In 2006, the government had planned to issue a similar tender for the redevelopment, but it was derailed as Dharavi residents protested fearing displacement. SRA then shelved the project. The original plan was to issue notices to residents requesting their consent. A 70 per cent vote in favour was required to give the plan the go-ahead. According to recent modifications to the Development Control Regulations this criterion is now altered to 60 per cent with a provision for slum dwellers who don't respond within 30 days of receiving the notices be deemed to have consented.

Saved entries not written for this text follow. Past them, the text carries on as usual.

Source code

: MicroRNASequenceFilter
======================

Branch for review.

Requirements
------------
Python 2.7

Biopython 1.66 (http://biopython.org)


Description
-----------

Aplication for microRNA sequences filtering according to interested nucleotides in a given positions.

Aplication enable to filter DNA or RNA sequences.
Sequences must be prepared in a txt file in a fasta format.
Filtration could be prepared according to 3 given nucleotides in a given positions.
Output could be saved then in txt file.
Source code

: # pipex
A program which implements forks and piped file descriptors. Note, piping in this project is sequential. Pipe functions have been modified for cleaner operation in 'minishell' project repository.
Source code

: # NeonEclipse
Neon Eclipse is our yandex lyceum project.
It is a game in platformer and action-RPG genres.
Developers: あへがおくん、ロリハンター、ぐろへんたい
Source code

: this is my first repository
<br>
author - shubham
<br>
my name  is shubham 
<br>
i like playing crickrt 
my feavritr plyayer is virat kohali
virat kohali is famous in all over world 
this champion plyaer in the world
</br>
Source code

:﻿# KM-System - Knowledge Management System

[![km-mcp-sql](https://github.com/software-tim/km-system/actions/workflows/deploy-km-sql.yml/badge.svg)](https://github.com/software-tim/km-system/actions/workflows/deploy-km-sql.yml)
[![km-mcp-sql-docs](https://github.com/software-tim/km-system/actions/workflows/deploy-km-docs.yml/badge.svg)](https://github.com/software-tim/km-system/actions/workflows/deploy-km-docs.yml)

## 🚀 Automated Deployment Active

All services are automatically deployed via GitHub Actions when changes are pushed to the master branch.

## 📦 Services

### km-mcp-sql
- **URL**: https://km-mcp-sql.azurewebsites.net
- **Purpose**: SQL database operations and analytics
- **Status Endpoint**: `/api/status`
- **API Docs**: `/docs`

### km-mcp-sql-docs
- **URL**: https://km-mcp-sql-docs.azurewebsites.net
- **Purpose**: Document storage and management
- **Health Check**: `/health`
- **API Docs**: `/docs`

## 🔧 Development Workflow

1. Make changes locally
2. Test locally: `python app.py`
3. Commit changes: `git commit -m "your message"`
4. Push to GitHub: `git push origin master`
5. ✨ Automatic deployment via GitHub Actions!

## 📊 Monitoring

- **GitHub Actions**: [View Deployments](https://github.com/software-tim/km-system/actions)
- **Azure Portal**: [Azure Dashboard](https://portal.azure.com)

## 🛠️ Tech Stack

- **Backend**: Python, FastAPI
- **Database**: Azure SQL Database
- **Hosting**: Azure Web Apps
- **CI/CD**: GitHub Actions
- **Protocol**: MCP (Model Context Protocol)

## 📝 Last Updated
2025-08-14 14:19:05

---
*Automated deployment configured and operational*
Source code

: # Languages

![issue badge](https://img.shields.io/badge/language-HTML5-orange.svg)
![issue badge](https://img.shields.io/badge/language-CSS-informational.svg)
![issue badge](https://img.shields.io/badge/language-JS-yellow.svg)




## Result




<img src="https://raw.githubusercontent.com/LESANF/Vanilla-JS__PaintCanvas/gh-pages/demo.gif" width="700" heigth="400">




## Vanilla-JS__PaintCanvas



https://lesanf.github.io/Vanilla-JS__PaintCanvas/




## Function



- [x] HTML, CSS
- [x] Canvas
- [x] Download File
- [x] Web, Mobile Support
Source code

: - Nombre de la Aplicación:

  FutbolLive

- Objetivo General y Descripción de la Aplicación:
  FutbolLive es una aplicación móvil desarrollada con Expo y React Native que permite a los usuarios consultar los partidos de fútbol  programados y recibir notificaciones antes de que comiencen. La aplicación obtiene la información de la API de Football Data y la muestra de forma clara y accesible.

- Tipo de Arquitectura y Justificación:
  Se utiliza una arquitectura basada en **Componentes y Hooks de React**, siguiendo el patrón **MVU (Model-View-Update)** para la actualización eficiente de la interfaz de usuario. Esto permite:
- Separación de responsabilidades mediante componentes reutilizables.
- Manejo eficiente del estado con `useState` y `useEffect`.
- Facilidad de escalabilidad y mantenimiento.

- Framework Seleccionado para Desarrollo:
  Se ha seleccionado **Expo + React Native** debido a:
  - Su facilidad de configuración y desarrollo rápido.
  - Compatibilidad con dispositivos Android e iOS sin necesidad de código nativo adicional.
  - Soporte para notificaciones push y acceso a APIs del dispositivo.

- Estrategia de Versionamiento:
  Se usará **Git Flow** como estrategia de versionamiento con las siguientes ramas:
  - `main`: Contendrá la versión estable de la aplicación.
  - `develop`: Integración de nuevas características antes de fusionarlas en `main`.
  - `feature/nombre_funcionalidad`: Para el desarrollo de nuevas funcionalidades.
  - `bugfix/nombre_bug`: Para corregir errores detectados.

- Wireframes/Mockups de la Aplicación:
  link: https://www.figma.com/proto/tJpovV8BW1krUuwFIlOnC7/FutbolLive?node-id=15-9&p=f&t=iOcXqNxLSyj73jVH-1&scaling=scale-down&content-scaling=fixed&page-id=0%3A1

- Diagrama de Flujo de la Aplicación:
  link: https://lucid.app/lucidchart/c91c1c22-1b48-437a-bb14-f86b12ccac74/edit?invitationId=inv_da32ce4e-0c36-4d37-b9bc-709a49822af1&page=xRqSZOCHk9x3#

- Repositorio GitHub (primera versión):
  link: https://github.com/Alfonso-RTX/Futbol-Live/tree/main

The project has invited the wrath of Dharavi residents who are running a self-sufficient economy among the narrow lanes of the slum. The first big show of local opposition was with a demonstration on June 18. Apart from the protesting local residents some members of political parties also participated. I do fail to understand if anyone has a vision beyond their political careers. This project uplifts the standard of living for all concerned, there is no downside/negative side to this re development except for the burden on road and transportation and general infrastructure. I hope a substantial part of the funds received by MMRDA is ploughed back into infrastructure development.
Dharavi was not always a slum. Today's Dharavi bears no resemblance to the fishing village it once was. A city within a city, the annual turnover of business here is estimated to be more than $650m (£350m) a year. Dharavi is an extraordinary success story, which will continue to exist with better standards once developed; its recycling industry employs over 250,000 people, yet thanks to its prime location it is on borrowed time.